Jika dulu konsep yang sering kita gunakan adalah
mendahulukan usaha untuk membuka pintu rizki kita, sekarang coba kita ubah.
Kita dahulukan dengan mendekati Sang Pemberi rizki yakni Allah SWT terlebih
dahulu Barulah disertai dengan usaha atau ikhtiar sebagai jalan Allah
memberikan rizki kepada kita.

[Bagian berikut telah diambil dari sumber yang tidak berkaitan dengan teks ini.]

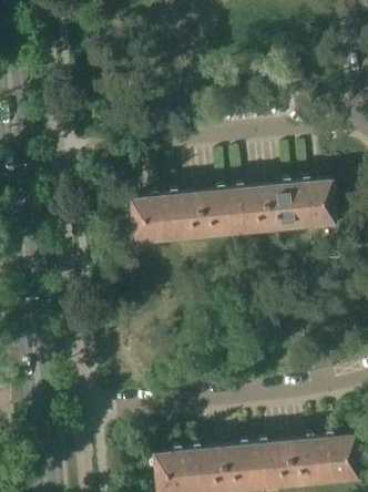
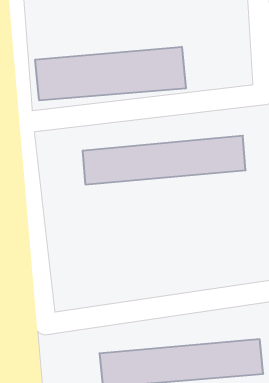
building: none -> [35,47,186,100]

Dalam hadits nabi juga dijelaskan orang yang
tekun ibadah kepada Allah, Allah akan menjamin rizkinya. Sebagaimana sabda Nabi
melalui hadist qudsi:
يَا
ابْنَ آدَمَ، تَفَرَّغْ لِعِبَادَتِي أَمْلَأْ صَدْرَكَ غِنًى، وَأَسُدَّ
فَقْرَكَ، وَإِلَّا تَفْعَلْ مَلَأْتُ صَدْرَكَ شُغْلًا وَلَمْ أَسُدَّ
فَقْرَكَ" (رواه احمد)
Artinya: "Hai anak Adam, tekunlah beribadah
kepada-Ku, niscaya Kupenuhi dadamu dengan kekayaan dan Kututup kefakiranmu. Dan
jika kamu tidak melakukannya, maka Aku akan memenuhi dadamu dengan kesibukan
dan Aku tidak mau menutup kefakiranmu." (HR. Imam Ahmad)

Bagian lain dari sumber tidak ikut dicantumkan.